THE LAZY BOYS is the cult classic novel of Dunedin, New Zealand, a famed university town, its mythology hiding a world of sordid parties, private school cliques and institutionalized violence. A satirical vision of a generation unmoored from morality and prospects—young men ripping away not only at the bonds of family and society, but at themselves and everything that attracts them.

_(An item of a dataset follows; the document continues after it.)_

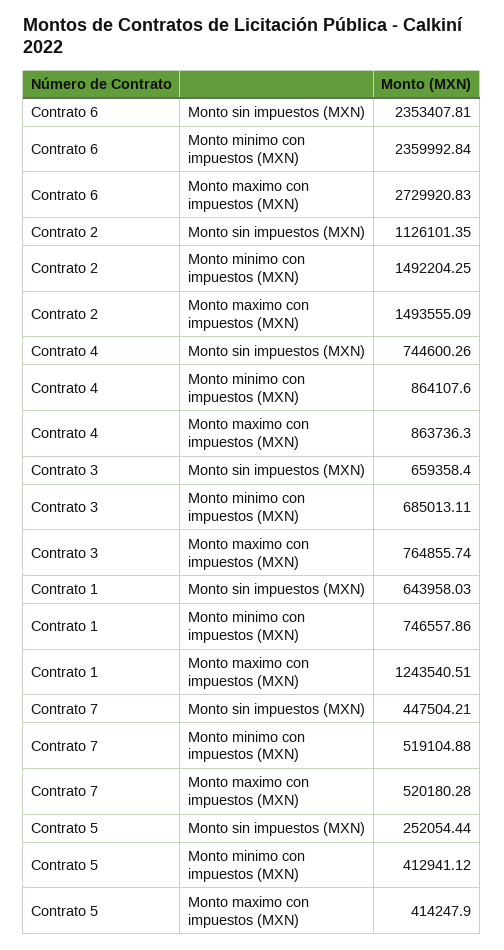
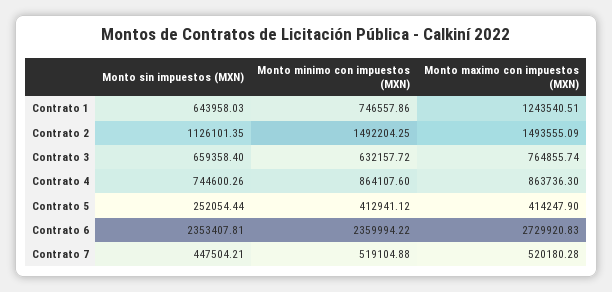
Contrato 6, Monto minimo con impuestos (MXN): 2359992.84 -> 2359994.22
Contrato 3, Monto minimo con impuestos (MXN): 685013.11 -> 632157.72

By the author of the award-winning THE METHOD ACTORS.
PUBLISHERS WEEKLY
Richard "Souse" Sauer, the 18-year-old antihero narrator of New Zealand writer Shuker's second novel (after Method Actors) is on a violent behavior jag that would make American Psycho's Patrick Bateman proud. Souse is a sensitive, self-destructive kid made uncomfortable by his first contact with independence as a marketing student at the University of Otago. Unofficially, he has switched to the more congenial discipline of beer guzzling, with a minor in bong hits; one beer-drenched night he does some awful, sexually abusive thing that he can't quite remember to "this blond chick" at a party. Early on, Souse is revealed to be both a sadist (he tortures Snoopy, the family dog, and reads serial killer stories for inspiration) and a sensitive soul (he has a Sylvia Plath poem tacked up in his dorm room). After he leaves college and moves in with some similarly disaffected friends, Souse's days are foggy with parties, bars, self-pity and introspection the latter two being pretty much identical. Unfortunately, the numbing regularity of Souse's days and nights (party, stupor, self-loathing) diminish the reader's interest long before Souse's final plunge into mayhem.